Looking at the effect of using the cover tray according to the present invention in detail. The packaging tray for a semiconductor package having a cover tray according to the present invention configured as described above has a polystyrene that can withstand a heat of about 50 ° C. or a similar material. Production cost can be reduced to the level of / 4.

Therefore, in the case of the 1420 QFP using the above-mentioned Xedek standard heat resistant tray, the price of a tray occupied by one package was 33.3 won, but when the cover tray of the present invention was replaced by a dummy tray, it was 31.1 won. That is, 2.2 won per package can be reduced. If 1420 QFPs are produced per month, the total savings will be 22 million won, with an annual unit of 264 million won.

In the case of the 2828 QFP, the cover tray according to the present invention saves 12.5 won per package. Therefore, if the monthly production of 5 million, the annual savings of about 750 million won can be achieved. In addition, the amount of saving effect increases proportionally as the QFP production increases and the number of package types applied increases.

On the other hand, the cover tray 1 according to the present invention is the specification of all the packages using the QFP, TSOP or tray specified in the above EIAJ or JEDEC, that is, EMC molding cross-sectional area, thickness, lead It can be easily understood by those skilled in the art that it can be applied interchangeably with only one type of cover tray for each package group regardless of the distance between each package, the mounting area, and the number of leads.
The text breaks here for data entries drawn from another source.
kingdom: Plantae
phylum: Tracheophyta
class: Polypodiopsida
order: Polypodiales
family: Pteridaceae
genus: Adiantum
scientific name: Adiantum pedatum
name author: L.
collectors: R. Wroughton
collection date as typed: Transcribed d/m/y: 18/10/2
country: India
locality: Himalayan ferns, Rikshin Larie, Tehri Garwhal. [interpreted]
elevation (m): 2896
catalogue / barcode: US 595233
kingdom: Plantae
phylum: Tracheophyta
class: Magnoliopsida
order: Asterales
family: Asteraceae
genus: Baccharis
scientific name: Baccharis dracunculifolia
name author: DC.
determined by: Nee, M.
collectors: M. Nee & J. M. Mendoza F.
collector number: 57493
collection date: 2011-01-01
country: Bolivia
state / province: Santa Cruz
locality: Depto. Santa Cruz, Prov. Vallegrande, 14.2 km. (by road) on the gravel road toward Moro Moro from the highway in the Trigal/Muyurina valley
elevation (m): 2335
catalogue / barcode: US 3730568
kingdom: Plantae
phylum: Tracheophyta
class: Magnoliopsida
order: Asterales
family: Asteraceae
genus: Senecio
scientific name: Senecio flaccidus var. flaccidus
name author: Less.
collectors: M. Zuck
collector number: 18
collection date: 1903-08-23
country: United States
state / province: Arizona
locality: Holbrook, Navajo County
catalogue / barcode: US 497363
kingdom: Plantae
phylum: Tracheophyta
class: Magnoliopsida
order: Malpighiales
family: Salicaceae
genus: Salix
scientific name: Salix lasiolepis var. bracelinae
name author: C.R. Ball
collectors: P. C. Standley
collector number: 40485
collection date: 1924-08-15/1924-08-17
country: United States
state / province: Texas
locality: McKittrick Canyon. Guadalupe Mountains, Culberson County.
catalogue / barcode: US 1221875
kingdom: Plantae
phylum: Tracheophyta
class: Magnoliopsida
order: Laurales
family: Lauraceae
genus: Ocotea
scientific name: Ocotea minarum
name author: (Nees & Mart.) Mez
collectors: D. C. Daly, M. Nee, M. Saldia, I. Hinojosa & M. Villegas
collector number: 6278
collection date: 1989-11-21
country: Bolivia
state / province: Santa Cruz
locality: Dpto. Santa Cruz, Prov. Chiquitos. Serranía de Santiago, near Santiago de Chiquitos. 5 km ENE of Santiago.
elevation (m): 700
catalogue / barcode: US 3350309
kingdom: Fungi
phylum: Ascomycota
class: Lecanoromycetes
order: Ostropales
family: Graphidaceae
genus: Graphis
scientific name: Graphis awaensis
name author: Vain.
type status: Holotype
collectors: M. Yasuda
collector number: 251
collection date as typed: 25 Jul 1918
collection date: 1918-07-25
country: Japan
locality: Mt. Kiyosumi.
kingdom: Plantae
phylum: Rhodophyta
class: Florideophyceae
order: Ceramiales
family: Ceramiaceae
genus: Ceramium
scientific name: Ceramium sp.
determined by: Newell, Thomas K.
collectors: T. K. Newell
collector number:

Therefore, according to the present invention, the manufacturing cost can be reduced by eliminating unnecessary trays in the semiconductor package packaging tray, and the top layer tray can be unified with the cover tray according to the present invention when packing a small packing unit stacked tray. Simplification and standardization can be brought about, and work management can be easily given.

Claims (3)

A semiconductor package packaging tray comprising: a heat resistant tray formed by stacking a plurality of unit trays corresponding to one semiconductor package in a plurality of cavities formed on a main surface thereof, and corresponding to a unit tray formed at the top of the heat resistant trays; And a cover tray formed so that the corresponding coupling portion is in contact with the semiconductor package in the cavity of the main surface of the unit tray, and a predetermined mark portion is formed at the center of the outer upper surface portion of the cover tray. Packing tray. The semiconductor package packaging tray according to claim 1, wherein the cavity is arranged in plural in a matrix form on the main surface. The tray for packaging a semiconductor package according to claim 1 or 2, wherein each corresponding coupling part of the cover tray is provided with a window part for sensing whether the cavity is used from the outside.